Introduction
Our test bench and scoring systems define how we test each product and how we convert our objective measurements into easy-to-understand scores as well as the ratings that you see at the top of each review. These complex systems are a critical part of our review process, as we aim for objective, repeatable, comparable results to help you find the best product for your needs.
What Is A Test Bench?
A test bench covers every aspect of how we review each product, and it's a critical component of our objective review process. It defines everything you see in a review, from the design photos to the list of tests that we run and the exact process we follow for each one. A test bench also defines our scoring metrics for each product category, from individual box scores up to the overall scores you see at the top of the review.
The test bench is a key component of our review process. Every product under the same test bench is tested with the exact same methodology, equipment, and setup, and although our test benches are constantly evolving (more on that later), many of our results are directly comparable even across test benches. This ensures that the results of two different products are directly comparable. Even though you can often compare results across test benches, the ability to directly compare every measurement and test results of two products on the same test bench is one of our most important tools, and without this structured methodology, that wouldn't be possible.

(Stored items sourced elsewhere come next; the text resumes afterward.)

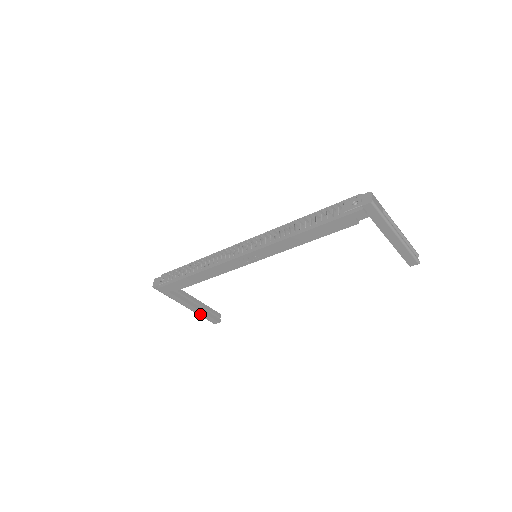
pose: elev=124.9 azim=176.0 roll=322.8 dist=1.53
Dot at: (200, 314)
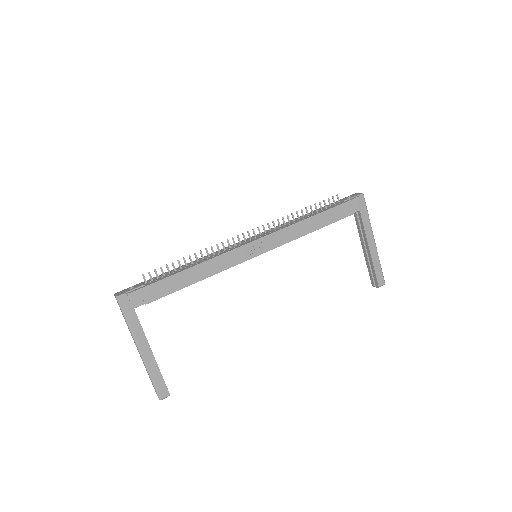
Dot at: (152, 370)
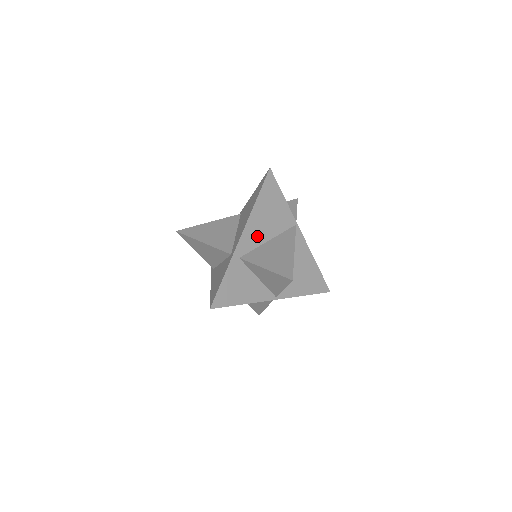
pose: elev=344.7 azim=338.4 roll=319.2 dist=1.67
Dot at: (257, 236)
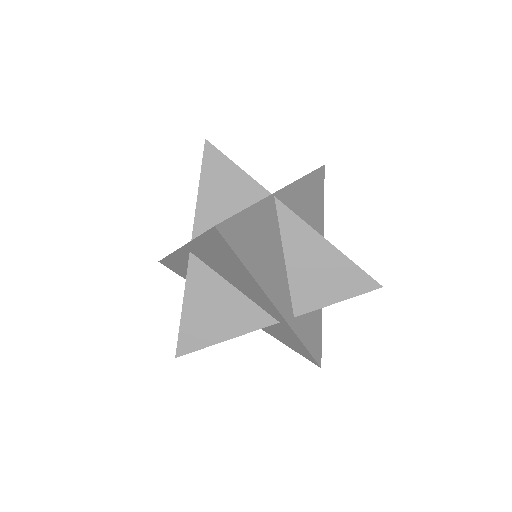
Dot at: (279, 280)
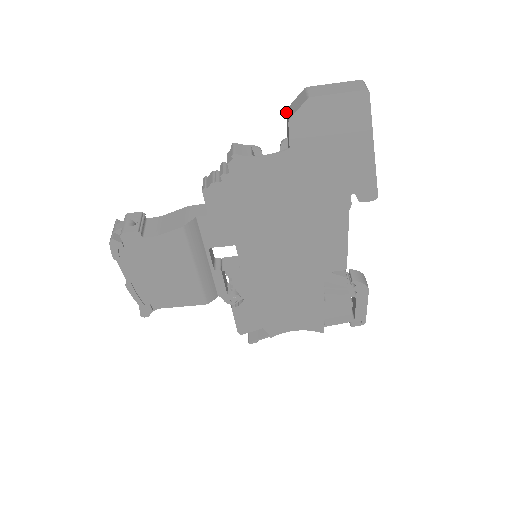
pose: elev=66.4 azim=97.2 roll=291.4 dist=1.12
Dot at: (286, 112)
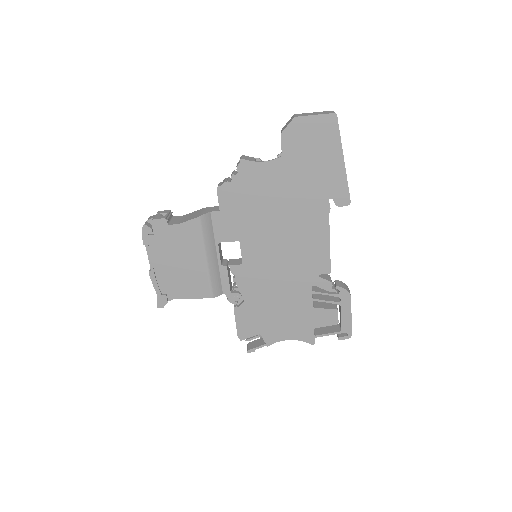
Dot at: occluded
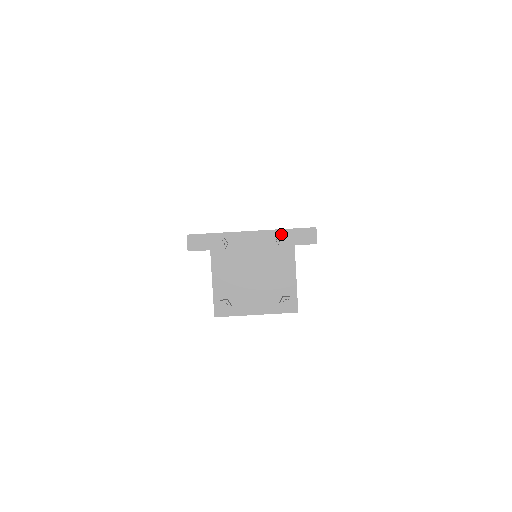
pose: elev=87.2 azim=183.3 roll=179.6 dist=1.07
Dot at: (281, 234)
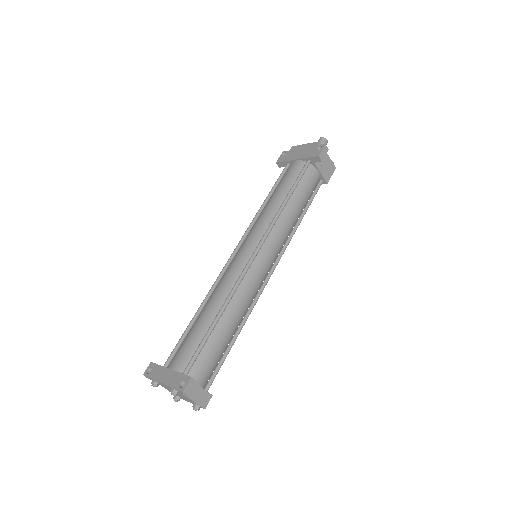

We'll explore this more in depth later in the article, but a test bench isn't just about tests. It also includes the scoring that goes into the final review. At an individual test level, our scoring spline system objectively converts a measurement into a score, so you can quickly understand how a product performs relative to the market and user expectations, even if you don't fully understand the measurements themselves.
![]() |
![]() |
A test bench also includes performance indicators that we call ratings. There are two main types of ratings: usage ratings and performance usages. Usage ratings indicate how well a product performs for a specific use case. Performance usages instead provide a quick way to see an aggregate score for a raw performance metric. One example that illustrates these differences is the 'Game Mode Responsiveness' performance usage and the 'Gaming' rating on TV 2.2. The performance usage is made of objective measurements that any gamer cares about, and it focuses solely on the TV's raw gaming performance. The 'Gaming' rating, on the other hand, includes responsiveness and various picture quality metrics, which may not matter equally to everyone.
To construct a Rating, we first choose which tests in the review matter most for that use case. Then we assign a weight according to its importance. The value of the weights assigned to each test for each rating is based partly on our experience regarding the test and its relevance to the specific usage, but we also rely on user feedback. These scores reflect what we expect most people to care about most when considering a specific usage case, but your usage might differ. Members can also create their own ratings to match what they care about the most.
Much like our test methodology, our scoring curves and ratings are always tied to a specific test bench. This again helps ensure product comparability. As long as two products were tested with the same test bench, you know that they were scored the same way, making those scores directly comparable.
Of course, our test benches aren't a one-time thing. They change and evolve over time. As markets and technology change, we need to adjust our testing accordingly.
Identifying A Test Bench

A specific combination of tests, scores, and ratings is grouped together in a specific test bench version, which you can see at the top right of any review just under the title. This version number makes it easy for you to identify exactly how we tested a product, and it works similarly to the way most software is released. As we revise our test bench, we'll update the version number based on the scope of the update. A minor update might change only the last digit, whereas a major update might change the first digit, like when we went from version 1.8 to version 2.0 on Headphones.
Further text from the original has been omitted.